Delta Electronics Inc (台達電) yesterday said its long-term global production plan would stay unchanged amid geopolitical and tariff policy uncertainties, citing its diversified global deployment.
With operations in Taiwan, Thailand, China, India, Europe and the US, Delta follows a “produce at the market end” strategy and bases its production on customer demand, with major site plans unchanged, Delta president Simon Chang (張訓海) said on the sidelines of a company event yesterday.
Thailand would remain Delta’s second headquarters, as stated in its first-quarter earnings conference, with its plant there adopting a full smart manufacturing system, Chang said.
Photo courtesy of Delta Electronics Inc
Thailand is the firm’s second-largest overseas production site after China.
“In the long term, our production won’t be solely focused on China,” he said. “We aim to produce closer to the market end and strike a balanced deployment.”
Delta’s Thai center would use Nvidia Corp’s Omniverse platform to integrate virtual verification with physical implementation, speeding up production line development and serving as a key base for its business in Southeast and South Asia, Chang said.

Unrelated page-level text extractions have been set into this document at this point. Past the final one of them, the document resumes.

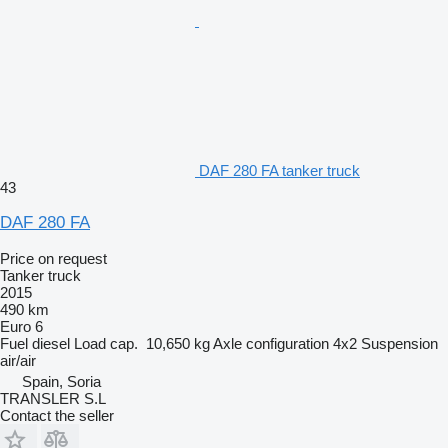
DAF 280 FA tanker truck
43
DAF 280 FA
Price on request
Tanker truck
2015
490 km
Euro 6
Fuel
diesel
Load cap.
10,650 kg
Axle configuration
4x2
Suspension
air/air
Spain, Soria
TRANSLER S.L
Contact the seller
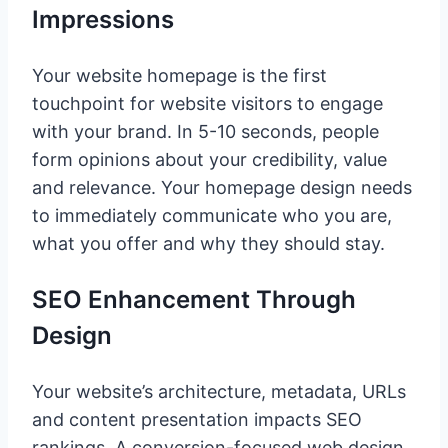
Impressions
Your website homepage is the first
touchpoint for website visitors to engage
with your brand. In 5-10 seconds, people
form opinions about your credibility, value
and relevance. Your homepage design needs
to immediately communicate who you are,
what you offer and why they should stay.
SEO Enhancement Through
Design
Your website’s architecture, metadata, URLs
and content presentation impacts SEO
rankings. A conversion-focused web design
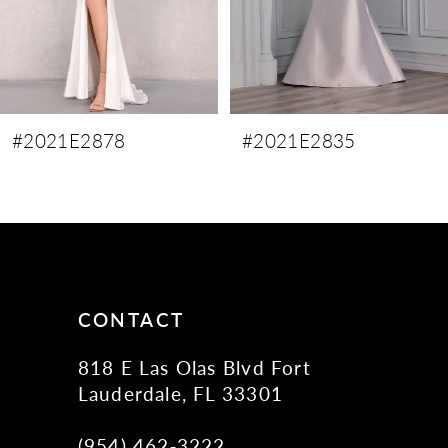
6
7
8
9
#2021E2878
#2021E2835
10
11
12
13
14
CONTACT
818 E Las Olas Blvd Fort
Lauderdale, FL 33301
(954) 462‑3222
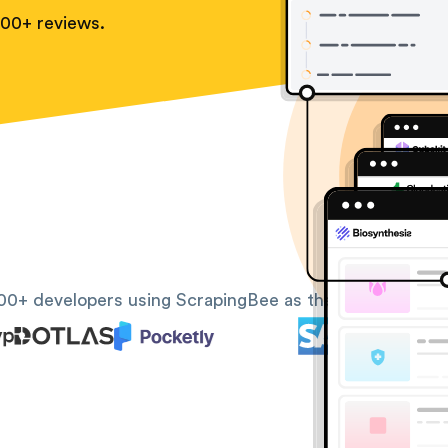
100+ reviews.
00+ developers using ScrapingBee as their web scrapin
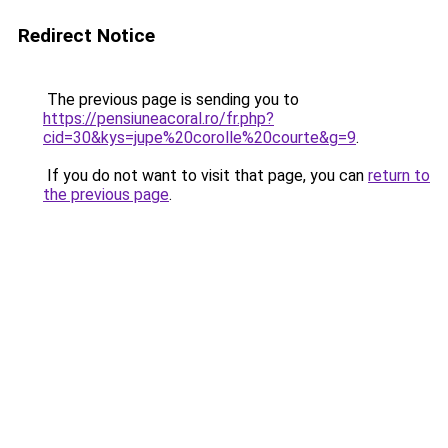
Redirect Notice
The previous page is sending you to
https://pensiuneacoral.ro/fr.php?
cid=30&kys=jupe%20corolle%20courte&g=9
.
If you do not want to visit that page, you can
return to
the previous page
.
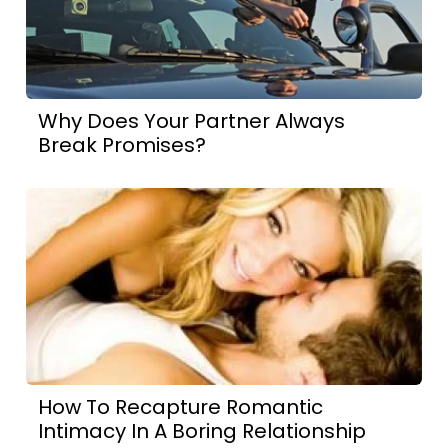
Why Does Your Partner Always
Break Promises?
How To Recapture Romantic
Intimacy In A Boring Relationship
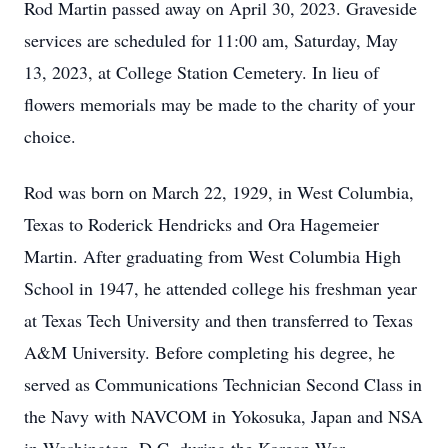
Rod Martin passed away on April 30, 2023. Graveside
services are scheduled for 11:00 am, Saturday, May
13, 2023, at College Station Cemetery. In lieu of
flowers memorials may be made to the charity of your
choice.
Rod was born on March 22, 1929, in West Columbia,
Texas to Roderick Hendricks and Ora Hagemeier
Martin. After graduating from West Columbia High
School in 1947, he attended college his freshman year
at Texas Tech University and then transferred to Texas
A&M University. Before completing his degree, he
served as Communications Technician Second Class in
the Navy with NAVCOM in Yokosuka, Japan and NSA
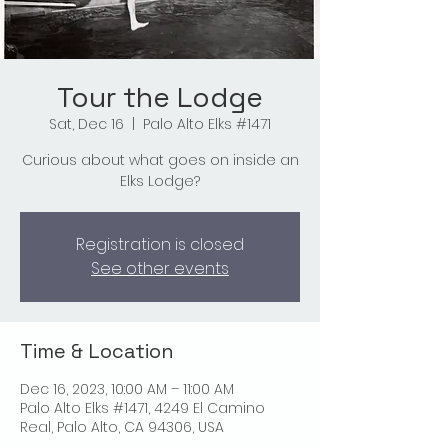
Tour the Lodge
Sat, Dec 16
  |  
Palo Alto Elks #1471
Curious about what goes on inside an
Elks Lodge?
Registration is closed
See other events
Time & Location
Dec 16, 2023, 10:00 AM – 11:00 AM
Palo Alto Elks #1471, 4249 El Camino
Real, Palo Alto, CA 94306, USA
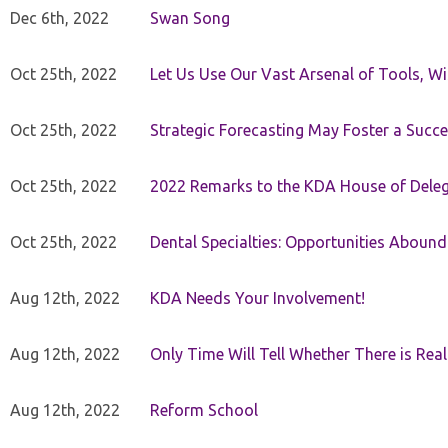
Dec 6th, 2022
Swan Song
Oct 25th, 2022
Let Us Use Our Vast Arsenal of Tools, Wi
Oct 25th, 2022
Strategic Forecasting May Foster a Succe
Oct 25th, 2022
2022 Remarks to the KDA House of Dele
Oct 25th, 2022
Dental Specialties: Opportunities Abound
Aug 12th, 2022
KDA Needs Your Involvement!
Aug 12th, 2022
Only Time Will Tell Whether There is Rea
Aug 12th, 2022
Reform School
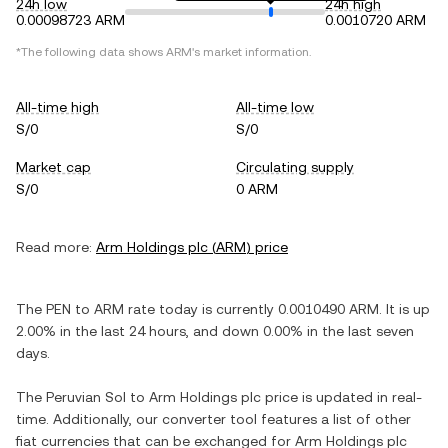
24h low
24h high
0.00098723 ARM
0.0010720 ARM
*The following data shows
ARM
's market information.
All-time high
All-time low
S/0
S/0
Market cap
Circulating supply
S/0
0 ARM
Read more:
Arm Holdings plc
(
ARM
) price
The
PEN
to
ARM
rate today is currently
0.0010490
ARM
. It is
up
2.00%
in the last 24 hours, and
down
0.00%
in the last seven
days.
The
Peruvian Sol
to
Arm Holdings plc
price is updated in real-
time. Additionally, our converter tool features a list of other
fiat currencies that can be exchanged for
Arm Holdings plc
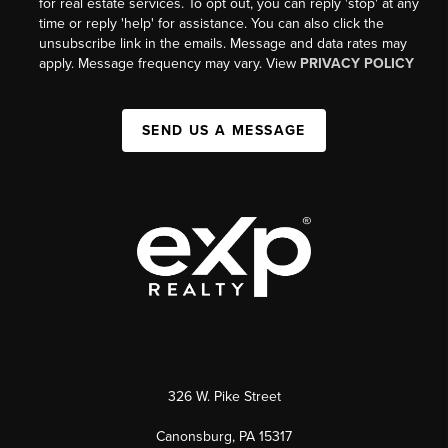
for real estate services. To opt out, you can reply 'stop' at any
time or reply 'help' for assistance. You can also click the
unsubscribe link in the emails. Message and data rates may
apply. Message frequency may vary. View
PRIVACY POLICY
SEND US A MESSAGE
326 W. Pike Street
Canonsburg, PA 15317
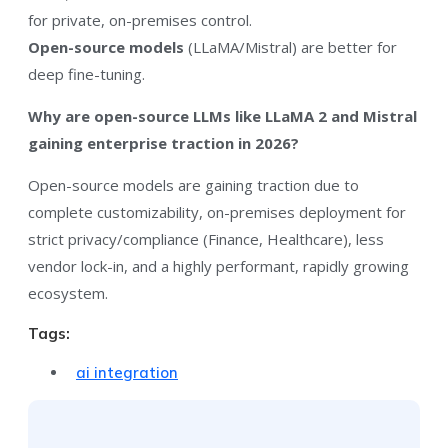
for private, on-premises control.
Open-source models
(LLaMA/Mistral) are better for
deep fine-tuning.
Why are open-source LLMs like LLaMA 2 and Mistral
gaining enterprise traction in 2026?
Open-source models are gaining traction due to
complete customizability, on-premises deployment for
strict privacy/compliance (Finance, Healthcare), less
vendor lock-in, and a highly performant, rapidly growing
ecosystem.
Tags:
ai integration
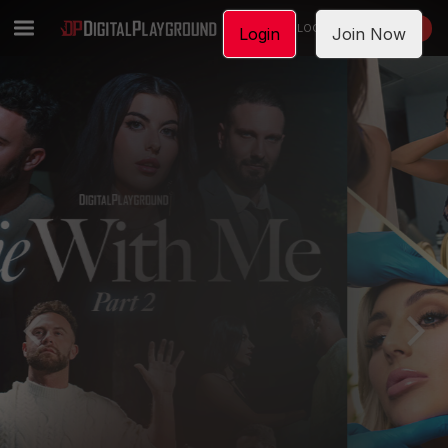
LOGIN
JOIN NOW
Login
Join Now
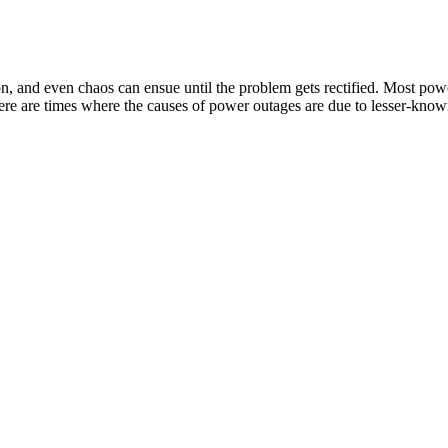
n, and even chaos can ensue until the problem gets rectified. Most po
there are times where the causes of power outages are due to lesser-kno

Asked about production plans for power systems and liquid cooling solutions for Nvidia’s GB model, Chang said manufacturing would remain in Taiwan for now, but could expand to the US or Europe depending on customer demand.
Delta yesterday launched its first smart manufacturing innovation center in Taoyuan’s Jhongli District (中壢), offering training courses on hardware-software integration from single machines to full production lines in collaboration with Nvidia.
The company plans to replicate the model at its centers in Thailand and China to meet customer demand and market trends, Chang said.
By using simulation for production line verification, Delta expects to raise application accuracy to 90 percent and shorten new product introduction cycles, said Andy Liu (劉佳容), general manager of Delta’s industrial automation business group.
As Delta promotes its smart manufacturing plant, the main challenge is convincing customers to invest amid uncertainty over returns, Chang said, adding that the company must provide quantitative proof, such as improved efficiency, better quality and lower costs.
“Clients want to know, for example, whether training error can be reduced to 30 or even 60 percent, and exactly how much cost they can save — we need to show them the numbers,” he said.
In the past, it was difficult to demonstrate solutions without simulation tools, but with new capabilities, Delta can now engage customers in early-stage discussions and offer greater customization flexibility — key to promoting smart production, Chang said.